Stored dataset items
* Start *

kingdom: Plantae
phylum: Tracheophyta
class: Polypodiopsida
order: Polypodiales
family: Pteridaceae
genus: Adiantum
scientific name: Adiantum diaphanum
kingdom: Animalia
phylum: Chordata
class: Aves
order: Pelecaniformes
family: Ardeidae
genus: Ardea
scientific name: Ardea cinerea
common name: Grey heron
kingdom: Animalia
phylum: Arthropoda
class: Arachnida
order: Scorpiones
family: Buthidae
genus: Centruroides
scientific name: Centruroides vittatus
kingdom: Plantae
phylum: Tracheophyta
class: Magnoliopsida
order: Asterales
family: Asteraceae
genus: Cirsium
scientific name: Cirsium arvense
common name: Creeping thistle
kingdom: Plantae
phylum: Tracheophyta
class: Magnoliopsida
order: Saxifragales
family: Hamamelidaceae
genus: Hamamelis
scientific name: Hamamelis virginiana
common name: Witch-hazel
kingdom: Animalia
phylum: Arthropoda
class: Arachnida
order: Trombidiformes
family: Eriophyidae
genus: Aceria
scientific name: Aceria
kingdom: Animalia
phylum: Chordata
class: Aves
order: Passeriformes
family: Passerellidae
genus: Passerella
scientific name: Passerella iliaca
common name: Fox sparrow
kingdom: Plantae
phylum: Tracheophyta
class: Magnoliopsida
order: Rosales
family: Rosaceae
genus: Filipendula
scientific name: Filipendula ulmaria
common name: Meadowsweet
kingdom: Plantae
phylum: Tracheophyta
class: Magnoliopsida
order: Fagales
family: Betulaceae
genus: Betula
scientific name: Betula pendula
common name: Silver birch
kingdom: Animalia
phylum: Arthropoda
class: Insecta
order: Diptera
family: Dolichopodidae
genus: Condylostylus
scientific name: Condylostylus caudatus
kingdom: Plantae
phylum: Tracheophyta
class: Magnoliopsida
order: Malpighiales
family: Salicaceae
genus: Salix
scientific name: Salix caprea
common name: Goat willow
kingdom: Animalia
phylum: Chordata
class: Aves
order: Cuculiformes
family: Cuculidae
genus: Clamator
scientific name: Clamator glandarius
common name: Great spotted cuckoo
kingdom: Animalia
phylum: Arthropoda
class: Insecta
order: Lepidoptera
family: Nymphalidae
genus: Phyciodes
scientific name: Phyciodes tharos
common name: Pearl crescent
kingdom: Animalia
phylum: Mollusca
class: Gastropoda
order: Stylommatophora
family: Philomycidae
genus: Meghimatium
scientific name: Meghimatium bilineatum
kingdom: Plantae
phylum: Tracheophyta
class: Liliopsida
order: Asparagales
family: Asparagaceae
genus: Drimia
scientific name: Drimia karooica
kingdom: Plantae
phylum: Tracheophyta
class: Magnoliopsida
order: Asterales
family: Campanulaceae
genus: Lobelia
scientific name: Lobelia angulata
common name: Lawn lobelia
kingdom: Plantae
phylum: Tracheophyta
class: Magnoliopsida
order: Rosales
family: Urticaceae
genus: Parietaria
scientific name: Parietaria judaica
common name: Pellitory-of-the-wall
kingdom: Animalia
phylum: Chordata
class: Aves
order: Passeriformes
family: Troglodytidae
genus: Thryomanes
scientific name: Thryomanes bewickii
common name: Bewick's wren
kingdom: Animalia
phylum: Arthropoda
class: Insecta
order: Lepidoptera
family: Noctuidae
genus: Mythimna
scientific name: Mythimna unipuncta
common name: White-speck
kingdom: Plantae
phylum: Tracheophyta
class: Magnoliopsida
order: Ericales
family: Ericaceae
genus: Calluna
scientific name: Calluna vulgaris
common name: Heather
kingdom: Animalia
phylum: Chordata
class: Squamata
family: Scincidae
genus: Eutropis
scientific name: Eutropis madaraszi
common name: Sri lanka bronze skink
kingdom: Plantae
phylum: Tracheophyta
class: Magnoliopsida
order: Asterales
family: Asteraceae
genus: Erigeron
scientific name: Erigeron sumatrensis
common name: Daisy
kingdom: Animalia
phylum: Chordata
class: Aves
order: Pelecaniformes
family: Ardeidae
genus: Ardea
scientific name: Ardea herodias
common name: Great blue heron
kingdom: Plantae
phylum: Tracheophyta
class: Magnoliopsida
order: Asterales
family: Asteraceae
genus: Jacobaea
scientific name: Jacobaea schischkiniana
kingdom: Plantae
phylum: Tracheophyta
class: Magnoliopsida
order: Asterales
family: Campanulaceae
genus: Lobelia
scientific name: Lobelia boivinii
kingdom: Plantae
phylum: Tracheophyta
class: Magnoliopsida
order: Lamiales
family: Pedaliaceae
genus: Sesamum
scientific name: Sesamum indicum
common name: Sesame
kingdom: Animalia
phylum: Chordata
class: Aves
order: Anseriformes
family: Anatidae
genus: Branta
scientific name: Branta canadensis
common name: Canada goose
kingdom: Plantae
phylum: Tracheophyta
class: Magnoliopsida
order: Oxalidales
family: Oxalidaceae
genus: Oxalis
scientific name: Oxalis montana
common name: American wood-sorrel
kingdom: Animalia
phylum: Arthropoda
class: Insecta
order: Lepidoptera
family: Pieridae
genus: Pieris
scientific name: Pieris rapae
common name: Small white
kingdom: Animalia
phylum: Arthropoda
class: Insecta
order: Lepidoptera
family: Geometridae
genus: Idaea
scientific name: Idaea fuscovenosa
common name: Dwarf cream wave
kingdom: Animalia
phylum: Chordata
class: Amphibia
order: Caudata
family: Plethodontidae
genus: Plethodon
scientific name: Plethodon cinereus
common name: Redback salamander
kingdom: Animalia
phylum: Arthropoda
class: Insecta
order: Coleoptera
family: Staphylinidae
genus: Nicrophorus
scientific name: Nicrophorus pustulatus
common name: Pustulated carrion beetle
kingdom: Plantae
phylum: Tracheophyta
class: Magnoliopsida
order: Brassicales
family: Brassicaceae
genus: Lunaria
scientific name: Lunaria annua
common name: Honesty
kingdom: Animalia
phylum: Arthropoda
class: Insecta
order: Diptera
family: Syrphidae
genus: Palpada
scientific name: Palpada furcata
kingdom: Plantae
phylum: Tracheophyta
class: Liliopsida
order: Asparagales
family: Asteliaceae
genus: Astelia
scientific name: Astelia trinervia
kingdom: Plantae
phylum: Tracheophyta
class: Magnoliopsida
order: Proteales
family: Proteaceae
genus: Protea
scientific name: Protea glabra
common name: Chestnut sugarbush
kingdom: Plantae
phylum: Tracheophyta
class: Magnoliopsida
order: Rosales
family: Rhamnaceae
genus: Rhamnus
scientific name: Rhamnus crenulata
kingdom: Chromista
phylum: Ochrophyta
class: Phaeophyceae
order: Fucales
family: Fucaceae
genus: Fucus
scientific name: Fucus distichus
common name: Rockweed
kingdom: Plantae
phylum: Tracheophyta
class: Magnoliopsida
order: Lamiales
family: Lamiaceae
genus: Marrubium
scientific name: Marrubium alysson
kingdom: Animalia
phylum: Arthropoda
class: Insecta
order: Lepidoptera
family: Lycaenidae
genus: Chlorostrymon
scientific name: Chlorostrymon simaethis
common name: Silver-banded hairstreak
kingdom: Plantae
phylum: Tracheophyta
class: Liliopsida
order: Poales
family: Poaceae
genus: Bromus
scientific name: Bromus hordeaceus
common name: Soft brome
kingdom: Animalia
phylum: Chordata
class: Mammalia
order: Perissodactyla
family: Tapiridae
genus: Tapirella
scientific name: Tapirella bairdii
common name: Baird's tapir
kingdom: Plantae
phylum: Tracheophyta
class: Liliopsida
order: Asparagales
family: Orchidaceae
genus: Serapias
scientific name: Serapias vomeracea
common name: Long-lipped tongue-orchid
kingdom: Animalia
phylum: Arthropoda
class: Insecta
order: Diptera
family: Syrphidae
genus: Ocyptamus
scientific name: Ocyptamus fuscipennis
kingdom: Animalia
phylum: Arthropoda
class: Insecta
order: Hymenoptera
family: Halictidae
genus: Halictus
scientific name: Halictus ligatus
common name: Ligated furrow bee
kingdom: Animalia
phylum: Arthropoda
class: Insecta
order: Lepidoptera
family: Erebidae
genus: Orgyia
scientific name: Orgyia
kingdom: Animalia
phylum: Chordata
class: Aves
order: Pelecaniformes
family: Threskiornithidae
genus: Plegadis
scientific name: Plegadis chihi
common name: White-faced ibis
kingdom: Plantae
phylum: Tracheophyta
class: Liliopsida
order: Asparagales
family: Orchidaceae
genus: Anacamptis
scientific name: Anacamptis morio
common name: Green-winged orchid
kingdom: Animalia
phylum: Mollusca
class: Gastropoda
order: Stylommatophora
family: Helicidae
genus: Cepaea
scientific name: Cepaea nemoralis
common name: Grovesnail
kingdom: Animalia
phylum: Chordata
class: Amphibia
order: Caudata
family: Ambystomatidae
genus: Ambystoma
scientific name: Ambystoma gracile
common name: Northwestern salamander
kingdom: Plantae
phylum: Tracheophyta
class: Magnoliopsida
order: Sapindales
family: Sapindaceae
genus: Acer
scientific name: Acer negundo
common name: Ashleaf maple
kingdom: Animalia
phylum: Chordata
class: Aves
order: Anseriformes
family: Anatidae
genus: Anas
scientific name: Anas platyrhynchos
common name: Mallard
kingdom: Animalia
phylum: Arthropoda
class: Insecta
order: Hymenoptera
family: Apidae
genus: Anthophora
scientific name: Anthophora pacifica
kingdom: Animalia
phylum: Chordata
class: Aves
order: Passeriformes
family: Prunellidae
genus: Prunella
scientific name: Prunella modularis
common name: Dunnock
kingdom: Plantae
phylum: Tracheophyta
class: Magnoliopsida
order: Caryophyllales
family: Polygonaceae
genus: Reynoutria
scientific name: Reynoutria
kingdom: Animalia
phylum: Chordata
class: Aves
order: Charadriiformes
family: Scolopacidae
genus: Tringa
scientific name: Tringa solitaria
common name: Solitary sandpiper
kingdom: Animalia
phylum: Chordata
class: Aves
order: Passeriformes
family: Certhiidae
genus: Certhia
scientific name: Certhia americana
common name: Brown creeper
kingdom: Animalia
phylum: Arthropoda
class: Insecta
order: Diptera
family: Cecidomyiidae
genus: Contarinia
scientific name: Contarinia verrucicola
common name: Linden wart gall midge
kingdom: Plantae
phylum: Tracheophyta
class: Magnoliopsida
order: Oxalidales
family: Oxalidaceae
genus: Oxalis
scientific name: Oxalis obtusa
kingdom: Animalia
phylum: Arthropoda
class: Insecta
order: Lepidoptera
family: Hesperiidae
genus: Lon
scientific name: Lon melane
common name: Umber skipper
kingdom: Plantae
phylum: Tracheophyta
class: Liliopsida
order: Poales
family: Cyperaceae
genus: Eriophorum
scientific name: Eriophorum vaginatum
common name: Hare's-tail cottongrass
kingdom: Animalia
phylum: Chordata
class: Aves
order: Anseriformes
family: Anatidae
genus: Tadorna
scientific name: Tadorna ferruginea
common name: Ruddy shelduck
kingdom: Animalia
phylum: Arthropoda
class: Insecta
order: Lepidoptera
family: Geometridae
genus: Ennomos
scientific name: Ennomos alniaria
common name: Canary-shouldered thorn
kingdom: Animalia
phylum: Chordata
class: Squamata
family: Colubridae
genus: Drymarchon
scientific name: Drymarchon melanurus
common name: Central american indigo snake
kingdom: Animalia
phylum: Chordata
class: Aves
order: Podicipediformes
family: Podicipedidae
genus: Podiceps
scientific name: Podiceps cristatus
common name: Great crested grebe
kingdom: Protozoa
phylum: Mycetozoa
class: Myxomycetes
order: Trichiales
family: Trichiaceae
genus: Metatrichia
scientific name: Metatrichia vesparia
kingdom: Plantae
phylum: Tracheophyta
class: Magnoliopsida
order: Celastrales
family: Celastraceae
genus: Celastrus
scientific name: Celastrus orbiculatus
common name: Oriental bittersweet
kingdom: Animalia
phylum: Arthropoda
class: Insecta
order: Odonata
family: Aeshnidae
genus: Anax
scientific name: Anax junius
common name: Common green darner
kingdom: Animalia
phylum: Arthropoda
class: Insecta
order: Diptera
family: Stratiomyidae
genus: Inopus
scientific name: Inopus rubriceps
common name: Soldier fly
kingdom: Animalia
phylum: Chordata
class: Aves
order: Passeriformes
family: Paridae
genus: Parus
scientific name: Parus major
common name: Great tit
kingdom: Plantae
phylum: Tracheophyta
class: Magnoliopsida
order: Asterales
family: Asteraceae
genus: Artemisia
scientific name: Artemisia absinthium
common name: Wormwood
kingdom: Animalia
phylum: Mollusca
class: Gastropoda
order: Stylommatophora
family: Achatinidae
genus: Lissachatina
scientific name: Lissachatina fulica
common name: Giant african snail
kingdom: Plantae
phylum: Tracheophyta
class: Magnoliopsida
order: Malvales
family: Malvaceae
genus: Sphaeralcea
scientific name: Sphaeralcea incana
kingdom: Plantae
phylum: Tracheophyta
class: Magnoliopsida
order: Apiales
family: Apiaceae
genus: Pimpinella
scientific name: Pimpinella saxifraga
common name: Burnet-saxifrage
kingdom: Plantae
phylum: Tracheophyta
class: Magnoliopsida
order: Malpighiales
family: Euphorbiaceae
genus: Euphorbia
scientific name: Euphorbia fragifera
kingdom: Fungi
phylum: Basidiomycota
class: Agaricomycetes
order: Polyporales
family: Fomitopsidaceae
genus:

* End *

Required task
Duplicate the records starting at the line that contains "order: Charadriiformes" and ending after the line that contains "common name: Linden wart gall midge", keeping every line as it stands.

Response to this exercise
order: Charadriiformes
family: Scolopacidae
genus: Tringa
scientific name: Tringa solitaria
common name: Solitary sandpiper
kingdom: Animalia
phylum: Chordata
class: Aves
order: Passeriformes
family: Certhiidae
genus: Certhia
scientific name: Certhia americana
common name: Brown creeper
kingdom: Animalia
phylum: Arthropoda
class: Insecta
order: Diptera
family: Cecidomyiidae
genus: Contarinia
scientific name: Contarinia verrucicola
common name: Linden wart gall midge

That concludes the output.